| Jonathan Randal, former Senior Foreign Correspondent for
The Washington Post, begins his presentation by speculating about why so many of his peers in the Harvard class of '55 chose to go for print journalism rather than join politics or other positions in public service. Mr. Randal speculates that the reason may have been that his peers thought of journalism as the "ultimate public service". Mr. Randal goes on to comment that the 50th reunion of the current graduating class is unlikely to produce as many journalists and he believes that this change is revelatory of the falling stature of journalism.
Mr. Randal believes that the decreasing newspaper readership doesn't bode well for the American democracy. Newspaper reading "seems to be receding with an ever accelerating intensity to the detriment to critical evaluation of issues that lie at the heart of democratic debate in policy making," according to Mr. Randal.

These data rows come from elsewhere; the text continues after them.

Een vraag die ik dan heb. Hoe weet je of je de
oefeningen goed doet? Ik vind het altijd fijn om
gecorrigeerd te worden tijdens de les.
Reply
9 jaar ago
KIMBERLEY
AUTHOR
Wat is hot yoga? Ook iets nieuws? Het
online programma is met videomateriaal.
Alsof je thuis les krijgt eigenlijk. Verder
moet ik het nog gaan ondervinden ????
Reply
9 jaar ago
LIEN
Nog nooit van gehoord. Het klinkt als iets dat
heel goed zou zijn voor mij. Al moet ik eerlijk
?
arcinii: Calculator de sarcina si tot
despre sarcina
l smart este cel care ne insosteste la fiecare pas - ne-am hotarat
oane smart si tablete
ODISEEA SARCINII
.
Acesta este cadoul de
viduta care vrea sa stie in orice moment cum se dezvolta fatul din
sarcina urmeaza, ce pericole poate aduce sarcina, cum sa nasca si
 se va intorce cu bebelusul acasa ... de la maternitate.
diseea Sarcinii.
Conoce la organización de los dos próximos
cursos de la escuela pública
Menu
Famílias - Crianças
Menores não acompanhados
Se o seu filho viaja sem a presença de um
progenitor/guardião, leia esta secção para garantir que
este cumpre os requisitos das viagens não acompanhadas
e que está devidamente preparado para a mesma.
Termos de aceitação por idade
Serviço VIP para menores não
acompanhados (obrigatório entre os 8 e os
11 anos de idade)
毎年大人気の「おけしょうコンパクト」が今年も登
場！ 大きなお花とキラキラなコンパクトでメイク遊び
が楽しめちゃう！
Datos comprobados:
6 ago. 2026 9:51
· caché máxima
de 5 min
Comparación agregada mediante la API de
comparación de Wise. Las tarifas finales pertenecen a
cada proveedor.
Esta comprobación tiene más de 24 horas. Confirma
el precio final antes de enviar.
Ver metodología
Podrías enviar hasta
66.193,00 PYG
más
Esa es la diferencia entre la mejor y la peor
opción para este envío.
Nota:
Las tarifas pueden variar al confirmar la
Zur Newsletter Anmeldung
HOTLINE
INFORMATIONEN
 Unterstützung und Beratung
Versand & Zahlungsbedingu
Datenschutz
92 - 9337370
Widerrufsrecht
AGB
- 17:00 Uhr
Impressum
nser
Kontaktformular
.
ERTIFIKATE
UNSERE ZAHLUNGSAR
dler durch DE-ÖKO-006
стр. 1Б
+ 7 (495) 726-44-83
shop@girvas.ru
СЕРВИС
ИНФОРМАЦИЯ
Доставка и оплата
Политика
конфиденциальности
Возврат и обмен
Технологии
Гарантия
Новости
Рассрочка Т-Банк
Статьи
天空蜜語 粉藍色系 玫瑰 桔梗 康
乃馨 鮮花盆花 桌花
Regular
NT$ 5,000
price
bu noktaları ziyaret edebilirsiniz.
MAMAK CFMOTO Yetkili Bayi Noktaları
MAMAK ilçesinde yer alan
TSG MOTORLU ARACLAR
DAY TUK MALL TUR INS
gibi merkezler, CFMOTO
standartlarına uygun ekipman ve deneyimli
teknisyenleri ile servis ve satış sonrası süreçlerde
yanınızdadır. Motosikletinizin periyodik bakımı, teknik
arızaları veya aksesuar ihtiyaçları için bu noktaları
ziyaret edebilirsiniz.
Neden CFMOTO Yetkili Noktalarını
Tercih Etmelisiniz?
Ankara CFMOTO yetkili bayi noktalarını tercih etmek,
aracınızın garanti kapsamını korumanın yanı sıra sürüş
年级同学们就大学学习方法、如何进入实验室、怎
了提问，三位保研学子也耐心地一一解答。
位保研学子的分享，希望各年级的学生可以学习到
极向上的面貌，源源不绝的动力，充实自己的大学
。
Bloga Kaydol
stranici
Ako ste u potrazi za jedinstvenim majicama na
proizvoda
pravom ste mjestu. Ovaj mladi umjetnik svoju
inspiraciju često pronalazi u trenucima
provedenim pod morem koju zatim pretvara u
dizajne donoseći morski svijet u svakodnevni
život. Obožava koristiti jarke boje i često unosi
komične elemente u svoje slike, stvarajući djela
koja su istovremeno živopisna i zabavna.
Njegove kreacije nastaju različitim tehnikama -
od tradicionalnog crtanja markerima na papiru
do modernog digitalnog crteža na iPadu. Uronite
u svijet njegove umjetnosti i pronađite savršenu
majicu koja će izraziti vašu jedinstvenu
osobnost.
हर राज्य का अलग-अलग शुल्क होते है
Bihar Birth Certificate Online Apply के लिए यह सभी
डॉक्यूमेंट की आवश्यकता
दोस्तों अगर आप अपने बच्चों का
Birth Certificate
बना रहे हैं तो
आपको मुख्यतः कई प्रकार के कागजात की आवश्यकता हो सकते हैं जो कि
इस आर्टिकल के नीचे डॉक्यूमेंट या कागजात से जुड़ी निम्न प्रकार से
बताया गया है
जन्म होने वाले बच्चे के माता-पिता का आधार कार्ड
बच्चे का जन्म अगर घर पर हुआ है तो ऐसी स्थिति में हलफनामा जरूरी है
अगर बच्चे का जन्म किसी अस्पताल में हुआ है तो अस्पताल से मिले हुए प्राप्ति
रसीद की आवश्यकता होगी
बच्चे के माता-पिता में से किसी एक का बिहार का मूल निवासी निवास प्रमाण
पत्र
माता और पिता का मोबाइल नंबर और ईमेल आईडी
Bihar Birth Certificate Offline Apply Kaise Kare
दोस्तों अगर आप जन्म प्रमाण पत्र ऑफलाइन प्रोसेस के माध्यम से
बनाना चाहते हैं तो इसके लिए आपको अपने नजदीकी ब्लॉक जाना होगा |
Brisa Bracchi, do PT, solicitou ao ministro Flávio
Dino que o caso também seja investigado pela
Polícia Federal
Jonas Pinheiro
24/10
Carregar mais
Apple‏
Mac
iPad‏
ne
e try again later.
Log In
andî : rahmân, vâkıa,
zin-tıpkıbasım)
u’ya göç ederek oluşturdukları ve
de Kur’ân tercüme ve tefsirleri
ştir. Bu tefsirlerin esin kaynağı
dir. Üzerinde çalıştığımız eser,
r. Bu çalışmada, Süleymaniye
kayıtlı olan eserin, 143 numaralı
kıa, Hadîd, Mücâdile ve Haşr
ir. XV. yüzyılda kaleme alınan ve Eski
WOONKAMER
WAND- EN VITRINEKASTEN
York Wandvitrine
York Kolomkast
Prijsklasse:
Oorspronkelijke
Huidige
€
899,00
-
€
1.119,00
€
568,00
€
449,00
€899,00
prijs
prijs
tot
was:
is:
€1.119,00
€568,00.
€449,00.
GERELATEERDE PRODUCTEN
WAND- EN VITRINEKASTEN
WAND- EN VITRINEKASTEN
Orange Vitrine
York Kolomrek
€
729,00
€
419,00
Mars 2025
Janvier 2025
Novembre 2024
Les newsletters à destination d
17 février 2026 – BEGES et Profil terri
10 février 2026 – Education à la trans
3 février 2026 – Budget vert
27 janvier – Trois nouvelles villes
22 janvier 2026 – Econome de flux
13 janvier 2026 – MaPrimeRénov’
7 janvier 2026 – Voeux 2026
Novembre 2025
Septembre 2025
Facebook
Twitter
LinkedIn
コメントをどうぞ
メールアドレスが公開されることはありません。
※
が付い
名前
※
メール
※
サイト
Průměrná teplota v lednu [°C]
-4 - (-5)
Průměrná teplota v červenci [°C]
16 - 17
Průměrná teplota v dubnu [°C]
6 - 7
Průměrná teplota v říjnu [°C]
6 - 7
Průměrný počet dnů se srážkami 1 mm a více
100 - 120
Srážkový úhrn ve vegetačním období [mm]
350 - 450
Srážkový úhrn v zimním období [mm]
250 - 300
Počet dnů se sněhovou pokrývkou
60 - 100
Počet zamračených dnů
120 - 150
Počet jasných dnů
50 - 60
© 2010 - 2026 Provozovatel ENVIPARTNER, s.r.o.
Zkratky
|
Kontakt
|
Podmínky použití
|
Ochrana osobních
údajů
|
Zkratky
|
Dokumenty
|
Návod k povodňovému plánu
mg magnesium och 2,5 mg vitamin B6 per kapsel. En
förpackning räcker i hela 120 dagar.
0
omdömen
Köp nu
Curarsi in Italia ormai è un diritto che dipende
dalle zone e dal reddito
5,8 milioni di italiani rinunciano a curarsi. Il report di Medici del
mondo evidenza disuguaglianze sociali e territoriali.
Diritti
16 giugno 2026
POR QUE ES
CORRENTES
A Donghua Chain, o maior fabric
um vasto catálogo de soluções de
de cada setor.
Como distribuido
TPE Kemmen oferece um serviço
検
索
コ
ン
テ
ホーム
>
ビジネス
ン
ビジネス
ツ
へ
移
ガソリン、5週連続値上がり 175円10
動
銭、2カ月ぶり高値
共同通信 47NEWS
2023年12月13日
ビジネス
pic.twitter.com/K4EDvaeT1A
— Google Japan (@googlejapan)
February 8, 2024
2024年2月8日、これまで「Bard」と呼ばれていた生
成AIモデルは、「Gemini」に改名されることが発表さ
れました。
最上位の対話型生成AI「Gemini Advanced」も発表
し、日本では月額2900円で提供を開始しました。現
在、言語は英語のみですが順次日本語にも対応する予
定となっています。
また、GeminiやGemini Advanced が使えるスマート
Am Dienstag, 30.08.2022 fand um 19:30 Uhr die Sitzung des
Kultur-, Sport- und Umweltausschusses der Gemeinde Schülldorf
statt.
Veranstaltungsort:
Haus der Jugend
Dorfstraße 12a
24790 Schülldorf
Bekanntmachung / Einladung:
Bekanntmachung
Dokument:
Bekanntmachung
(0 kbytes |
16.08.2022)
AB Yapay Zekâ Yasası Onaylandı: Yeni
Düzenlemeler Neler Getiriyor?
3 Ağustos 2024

To further corroborate his point about declining newspaper readership, Mr. Randal talks about how on his return to Harvard as a fellow at the Kennedy School of Government after over 40 years of working as a foreign correspondent,
he was surprised to find that not many Harvard students were reading print editions of newspapers like The New York Times and The Washington Post. Mr. Randal narrates how the Harvard undergraduates said that they read the newspaper online. Mr. Randal feels that there is an "essential difference" between reading a paper edition and reading newspaper online, "In the process the old temptation was lost of allowing the eye to be seduced by an arresting photograph or an artful headline and thus despite oneself turning page after page and reading something seemingly of no immediate interest."